「一首鑑賞」の注意書きです。
197.雪が降る のを喜んでいるコマのチャーリーブラウンの短い手
(左沢森)
砂子屋書房「一首鑑賞」で永井祐が取り上げていました。
視点の移り変わりによって思考が振り回されるのが楽しい歌です。最初「雪が降る」で切られているので、当然「雪が降る」情景を思い浮かべるのですが、読み進めるとそれは漫画の一コマであることが分かります。そして、漫画→コマ→チャーリーブラウン→短い手、と視点が収束していき、その過程で「雪」から「短い手」に思考が振り回される。最後、手のひらに雪が触れる様子すら思い描ける感じがします。
鑑賞文にはこうあります。
チャーリーブラウンは手は実際に本当に短く描かれている。
この歌の言うようなコマを頭に思い描ける。「喜んでいる」とするのもいい気がします。
最後に「短い手」がくると、詩的なものが立ち上がる感じがします。
特別に付け加えることのないまま漫画のことを言っているけれど、寄りかかる感じはしない。この歌ならではの詩的なものを見つける・作り出す視線がシャープに提示されている感じがします。
「短い手」がいいですよね。本当に、子供が心をいっぱいにして喜んでいる様子が伝わってきて。

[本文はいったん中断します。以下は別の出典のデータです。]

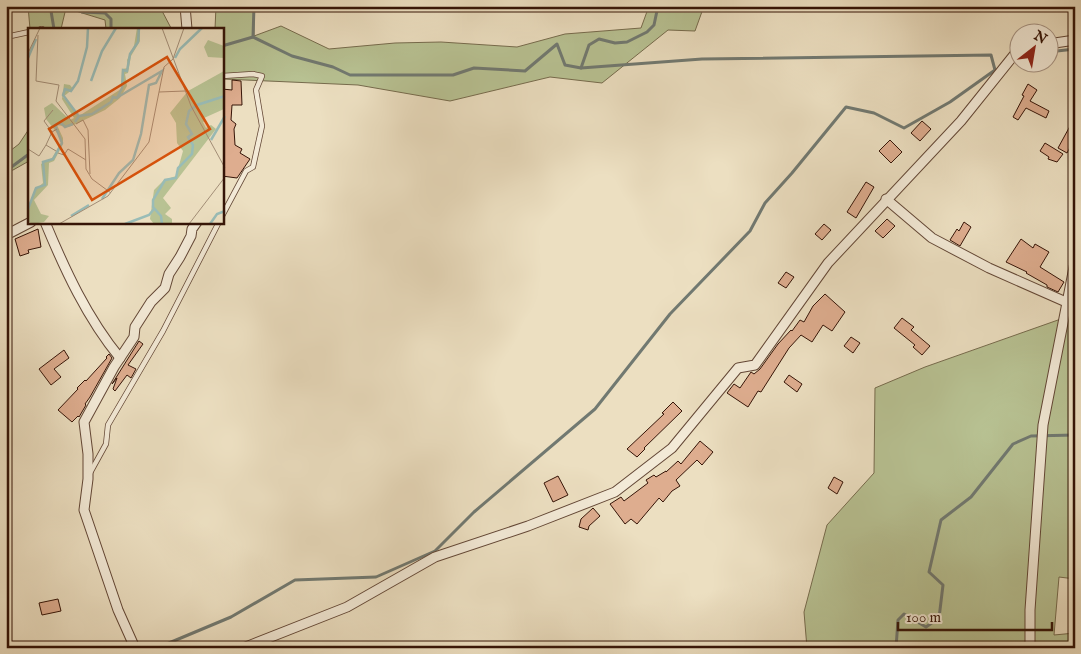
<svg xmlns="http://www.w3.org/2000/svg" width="1081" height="654" viewBox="0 0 1081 654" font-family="'IM FELL English',serif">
	<rect width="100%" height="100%" fill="#ecdfc1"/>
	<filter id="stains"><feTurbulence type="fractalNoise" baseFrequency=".004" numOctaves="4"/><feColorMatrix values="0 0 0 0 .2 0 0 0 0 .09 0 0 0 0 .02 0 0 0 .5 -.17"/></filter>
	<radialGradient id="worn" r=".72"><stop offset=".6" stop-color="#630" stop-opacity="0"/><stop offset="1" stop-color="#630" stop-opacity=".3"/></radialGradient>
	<g fill="#b8c293" stroke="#766b4d">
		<polygon points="28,6 162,6 161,9 171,28 188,29 106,29 105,20 66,8 61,29 30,29"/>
		<polygon points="216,6 254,6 254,36 281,26 329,49 395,43 441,42 517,47 565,34 641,28 649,6 704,6 695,31 668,30 602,83 550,77 450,101 358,85 223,79 222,29 215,29"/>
		<polygon points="29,129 29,161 6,174 6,154 19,144"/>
		<polygon points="1075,314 1075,579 1059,577 1054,635 1075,633 1075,648 807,648 804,612 827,525 874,473 875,388 925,367"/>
	</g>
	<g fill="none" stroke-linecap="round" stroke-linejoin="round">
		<g stroke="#717971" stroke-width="3">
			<polyline points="54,6 51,11 54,29"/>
			<polyline points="74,6 82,12 105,13 111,19 111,29"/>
			<polyline points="253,37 254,6"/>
			<polyline points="222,46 253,37 292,56 333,67 350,75 453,75 474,68 525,71 557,44 565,65 581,68 589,45 599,39 615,43 627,42 647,32 654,25 658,6"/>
			<polyline points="1048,52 1075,49"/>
			<polyline points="6,171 29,154"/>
			<polyline points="157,648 231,617 295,580 376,577 435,551 474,512 595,409 670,314 750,231 765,203 792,173 846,107 874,113 904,128 950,102 995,70 991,55 702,59 581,68"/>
			<polyline points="896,648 898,620 904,614 926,627 939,618 943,585 929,572 941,520 971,497 1013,444 1031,436 1075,435"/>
		</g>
	</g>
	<g fill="#dead8f" stroke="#351407">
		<polygon points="232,80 241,81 242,105 232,105 231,120 236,124 234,129 235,145 242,149 240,153 250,159 237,178 222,176 222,89 232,90"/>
		<polygon points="1028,84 1037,90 1030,101 1049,111 1046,118 1026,108 1018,120 1013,117 1024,96 1022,95"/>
		<polygon points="1075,117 1075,138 1067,153 1058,148"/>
		<polygon points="922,121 931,129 920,141 911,133"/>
		<polygon points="890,140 902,152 891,163 879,151"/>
		<polygon points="1045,143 1063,154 1057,162 1048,159 1049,157 1040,151"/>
		<polygon points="866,182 874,187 856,218 847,212"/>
		<polygon points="887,219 895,226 883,238 875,231"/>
		<polygon points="964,222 971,227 960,246 950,240 957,229 959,231"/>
		<polygon points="824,224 831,230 822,240 815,234"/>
		<polygon points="38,229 41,247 28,250 29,253 20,256 15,239"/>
		<polygon points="1021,239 1033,248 1035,244 1049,252 1040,267 1064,282 1058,292 1047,287 1047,285 1026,273 1027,272 1006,262"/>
		<polygon points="786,272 794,277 786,288 778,283"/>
		<polygon points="825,294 845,312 832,331 823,325 812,342 801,335 789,348 761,392 758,391 748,407 727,393 734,384 740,388 751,372 754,374 760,369 778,344 791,330 792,331 800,320 804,322 813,306"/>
		<polygon points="902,318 914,327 911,330 930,346 922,355 913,347 915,345 894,328"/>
		<polygon points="851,337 860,343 853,353 844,346"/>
		<polygon points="139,341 143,344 128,365 136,369 131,378 127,375 115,391 113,389 117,378 112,384"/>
		<polygon points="64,350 69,358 54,369 61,377 51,385 39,369"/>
		<polygon points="109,354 112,358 90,397 85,404 86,405 79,417 78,416 72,422 58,410 78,389 77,388 85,380 86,381 107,358 106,357"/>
		<polygon points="789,375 802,384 797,392 784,382"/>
		<polygon points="673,402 682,411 644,448 645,449 637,457 627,449 664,414 662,413"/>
		<polygon points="700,441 713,452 702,465 697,460 676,480 680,486 672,491 663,502 659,498 637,524 631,519 625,524 610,504 621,497 624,501 648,483 646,480 654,475 656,477 666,471 666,472 678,461 681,464"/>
		<polygon points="558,476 568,495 553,502 544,483"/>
		<polygon points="834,477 843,482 837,494 828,488"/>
		<polygon points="593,508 600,516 589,526 588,530 579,527 581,519"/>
		<polygon points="58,599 61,611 42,615 39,603"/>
	</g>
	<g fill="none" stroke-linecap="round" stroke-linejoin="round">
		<defs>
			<g id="lane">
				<polyline points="6,10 9,19 6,31"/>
				<polyline points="41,29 42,29"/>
				<polyline points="6,37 29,32"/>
				<polyline points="222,76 253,74 262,76 256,90 262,126 253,167 246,171 222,216"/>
				<polyline points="90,473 106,444 108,425 163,331 219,222"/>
			</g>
			<g id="street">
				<polyline points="185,6 187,29"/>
				<polyline points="1048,44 1075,40"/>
				<polyline points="886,199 932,238 989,268 1066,302"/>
				<path d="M45,222C65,270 87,318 120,358"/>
				<polyline points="6,235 31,222"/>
				<polyline points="135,648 118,610 84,510 88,479 88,454 84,422 114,367 134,337 135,327 151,302 165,288 169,274 180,257 191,236 192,229 197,222"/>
				<polyline points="243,648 347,607 435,557 528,526 615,492 672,448 738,368 755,365 828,263 961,121 1018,50"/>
				<polyline points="1030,648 1030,610 1043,425 1075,262"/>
			</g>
		</defs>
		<use href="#lane" stroke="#634736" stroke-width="6"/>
		<use href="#street" stroke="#634736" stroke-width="11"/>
		<use href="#lane" stroke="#f3ead7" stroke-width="4.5"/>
		<use href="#street" stroke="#f3ead7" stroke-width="9"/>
	</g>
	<g transform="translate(28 28)">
		<rect width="196" height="196" fill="#ecdfc1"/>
		<path d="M109,0H112V13L103,28L100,45L97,46L99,58L92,70L77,82L48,96L40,99L29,97L35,110V116L26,133L21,135L20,157L6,172L13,186L21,188L16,194L4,196L0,193V181L7,162L15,155L13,136L24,130L33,115V110L18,91L16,80L24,75L42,92L46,90L34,71L36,56L42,57L45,61L35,69L51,88L93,61L94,41L100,40L99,32L106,18ZM180,12L196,18V30L180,29L176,19ZM196,43V81L176,90L178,93L175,94L178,100L183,97L188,101L135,170L143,180L137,186L144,191V196H126L122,191L126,162L136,152L148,148L155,123L149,115L148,95L142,85L160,63Z" fill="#b8c293"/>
		<path fill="none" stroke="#99bcb7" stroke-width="2.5" d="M0,30L8,11M147,30L152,21L174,0M63,53L74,23L88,0M50,87L35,67L37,61L43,63L50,53L59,19L60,0M47,94L51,88L64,86L83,74L85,69L89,70L94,60L95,42L99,43L102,26L110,14L111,0M183,112L197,88M74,171L91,145L105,132L113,106L121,57L128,55L134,43L90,69M0,181L8,160L17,157L15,134L25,131L34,115L27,97L33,95L37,99L45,96M43,188L61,177M97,196L121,187L126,181M134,196L133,188L125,179V172L137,152L148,150L150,140L164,126L165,117L160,109L164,106L158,96L161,83L169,77L197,68M182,196L189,186L197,183"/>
		<path fill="none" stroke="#a38e77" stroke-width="1" d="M134,0L163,78L197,140M10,7L8,53L31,57L28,73L57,111L58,141L64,151L83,165M0,25L12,0M131,64L157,63M48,96L55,92L60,102L62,146M24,104L16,93L25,82M18,117L24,104L29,101M0,121L11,128L18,117L28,123M30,125L36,127L40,121L58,132M31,196L80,168L121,114L136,39L145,31L156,0M161,196L197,149"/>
		<path fill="#d6520c" fill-opacity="0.15" stroke="#d6520c" stroke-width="2.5" d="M139,29L182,101L64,172L21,101Z"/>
		<rect width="196" height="196" fill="none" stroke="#351407" stroke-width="2.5"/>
	</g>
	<rect width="1081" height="654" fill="none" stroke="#ecdfc1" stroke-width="25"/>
	<rect x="8" y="8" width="1066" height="639" fill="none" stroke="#351407" stroke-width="2.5"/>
	<rect x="12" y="12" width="1056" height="629" fill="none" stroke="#351407"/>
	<g transform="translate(1034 48) rotate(31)"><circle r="24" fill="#f3ead7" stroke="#a79484"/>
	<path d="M0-4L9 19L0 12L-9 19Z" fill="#8f2418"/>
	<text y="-8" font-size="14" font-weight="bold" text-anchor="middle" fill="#351407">N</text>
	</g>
	<path d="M898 622v8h154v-8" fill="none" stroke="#351407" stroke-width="2.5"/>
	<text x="906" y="622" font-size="15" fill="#351407" stroke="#f3ead7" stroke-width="4" paint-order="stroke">100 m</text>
	<rect width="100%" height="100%" filter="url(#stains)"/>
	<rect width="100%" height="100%" fill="url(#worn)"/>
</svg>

最近ミニオンにまつわるお土産を貰って考えていたんですけど、ミニオンのかわいさってあの手の短さにもあるなぁって…。「うわー!」って走って逃げるシーンで短い手を両手とも前に持ってくるあの走り方すごくかわいいなぁって思ってたので。赤ちゃんとか子供の手が短くて、自分の頭頂部に届かないのもかわいいなって思います。
チャーリーブラウンも頭が大きくて手が短く、幼い子供の特徴を兼ね備えています。だからこそ「雪が降る のを喜んでいる」が衒いなく沁み込んでくるのかなって感じました。
永井祐は「かっこいいですよね。やり方が」とテクニック的なうまさを褒めていて、私は普段短歌のテクニック的な部分はよく分からないのですが、この歌に関してはそういう技法も確かにかっこいいなと思いました。